- Born: February 28, 1959 (age 66) Philadelphia, Pennsylvania, U.S.
- Genres: Pop, rock
- Occupation(s): Singer, songwriter
- Instrument(s): Vocals, guitar
- Years active: 1981–present
- Website: philroy.com

= Phil Roy =

American singer and songwriter (born 1959)

Phil Roy (born February 28, 1959) is an American singer and songwriter.

==Biography==
===Early musical career===
Roy was born in Philadelphia and began playing the guitar at age nine. At age 17, attended Berklee College of Music in Boston. He moved to Los Angeles in 1981 and was discovered on Sunset Boulevard by Ted Templeman, a music executive from Warner Bros. who is also responsible for discovering Van Halen, Little Feat, and the Doobie Brothers. He was a member of two rock bands in Los Angeles, but neither were successful.

===Songwriting===
Roy decided to leave the recording industry to become a songwriter. For fifteen years, he worked for numerous publishers with Ray Charles, Joe Cocker, The Neville Brothers, and Pops Staples. He also contributed songs to the soundtracks for As Good as It Gets and Leaving Las Vegas.

In 2007, Wyclef Jean recorded Roy's "Show Me the Way Home" for a film produced and narrated by Matt Damon.

He was the winner of the 9th Annual Independent Music Awards, for Best Concept Album; In The Weird Small Hours.

===Solo efforts===
Roy moved back east after becoming disillusioned with the industry. In January 2000, Roy released his solo debut album entitled Grouchyfriendly. He released this album on his own Ear Pictures label and his song "Melt" won in The 2nd Annual Independent Music Awards for best Folk/Singer-Songwriter Song. He was signed by OR Music after his first album performed well. In 2003, Roy released Issues + Options, his second solo album. Roy performed at the Lincoln Center to a sold-out crowd as part of the "America Songbook" series in January 2004.

→ EXERCISE DATA:
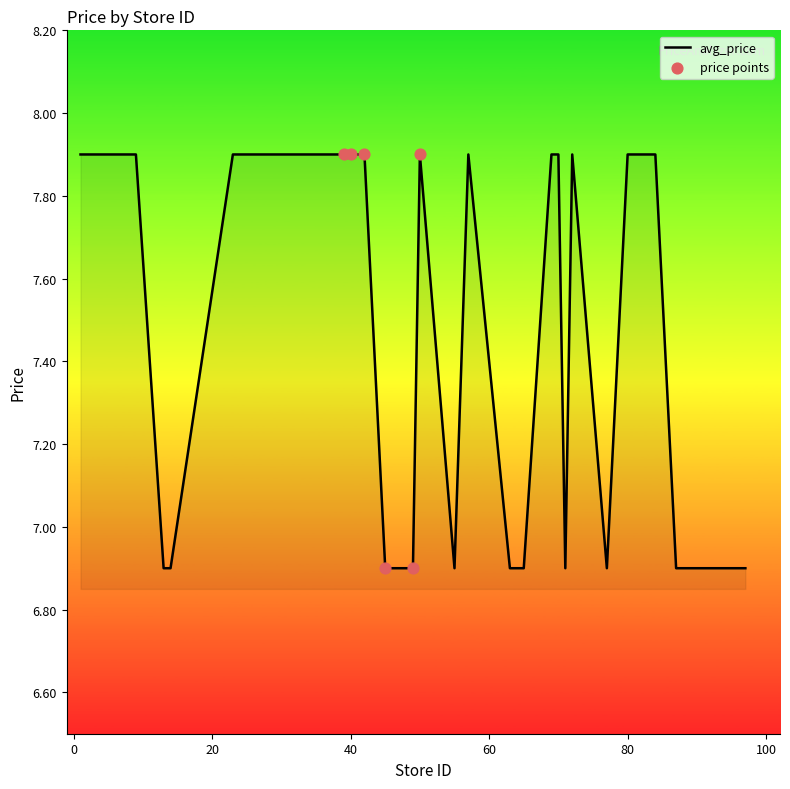

What is the minimum value shown in the chart?

6.9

→ EXPLORE THE MATERIAL:
- 1) According to the Phil Roy biography, what instrument did he begin playing at age nine?
- 2) Write a continuation of the Phil Roy biography, starting after its final sentence.
The data that comes after the text is separate material.

→ RESPONSES TO THE TASKS:
- 1) He began playing the guitar.

- 2)
In May 2008, Roy released his third album The Great Longing on the Decca Records/Universal Records label.

===Culinary career===
In 2004, Roy's record label terminated his contract and his marriage collapsed. In response to these setbacks, Roy began his "I'm Not Leaving the House" tour in November 2005. Operating out of his townhouse in Philadelphia with a table for sixteen, Roy provides home-cooked food and original songs for his diners on a monthly basis.

==Discography==
- Grouchyfriendly (January 2000)
- Issues + Options (May 2003)
- The Great Longing (May 2008) – Cooking Vinyl Records
- In The Weird Small Hours (September 2009) – MRI/Megaforce Records

==Songwriting credits==
- "God is Not Sleeping" and "Ain't No Better than You" by Mavis Staples
- "Tell Me Why" by Los Lonely Boys
- "The Simple Things" and "My Brother, My Brother" by Joe Cocker
- "My World" by Ray Charles
- "Hope in a Hopeless World" by Pops Staples
- "Demons", "Perfect" and "X-Ray Eyes" by Guster
- "Hope in a Hopeless World" by Widespread Panic
- "It Takes More", "Day To Day Thing", "Let My People Go", and "Good Song" by The Neville Brothers
- "Poor Man Cry", "Things Friend", "Vice Versa Love", and "Be Strong" by Barrington Levy
- "Hope in a Hopeless World" and "It Will Be You" by Paul Young
- "Hope in a Hopeless World" by Eric Bibb
- "Even If it Breaks My Heart Real" by Cliff Richard
- "Heaven Down Here" by Tuck & Patti
- "Beautiful As You", "Down She Goes", "Don't Mean Anything", "Quarterback", "Amazing", and "It's Alright" by Adam Cohen
- "Sister My Sister" and "That's the Difference" by Native
- "Died a Thousand Times" by Eddie Money
- "Don't Count Me Out" by Eric Martin
- "Best Place in the World" by Charles & Eddie
- "Be Where You Are" by Kim Stockwood
- "What Are We Waiting For" by Alannah Myles with Zucchero
- "Miracle" and "Push" by Morgan Heritage
- "Can't Hurt the Harvest", "I Don't Want to Know", and "September Rain" by Katey Sagal
- "Never Enough" by L.A. Guns
- "Will You Remember" by Eighth Wonder
- "Synchronize" by Appollonia
- "This Business of Love" by Domino

==Filmography==
- Running the Sahara (2009) writer of "Show Me The Way Home" performed by Wyclef Jean
- Welcome to Hollywood (2000) – Writer and performer of "Refuse", "Busy Body", "Wool & Cotton", "The Blaster", "Berries for Sherry", "Tomorrow's Sun", "Round Up", "Move Away", and "The Searcher" and music supervisor
- Me, Myself, & Irene (2000) – Writer of "Happy Feeling"
- Love & Sex (2000) – Writer and performer of "It's Alright"
- I Still Know What You Did Last Summer (1998) – Writer of "How Do I Deal"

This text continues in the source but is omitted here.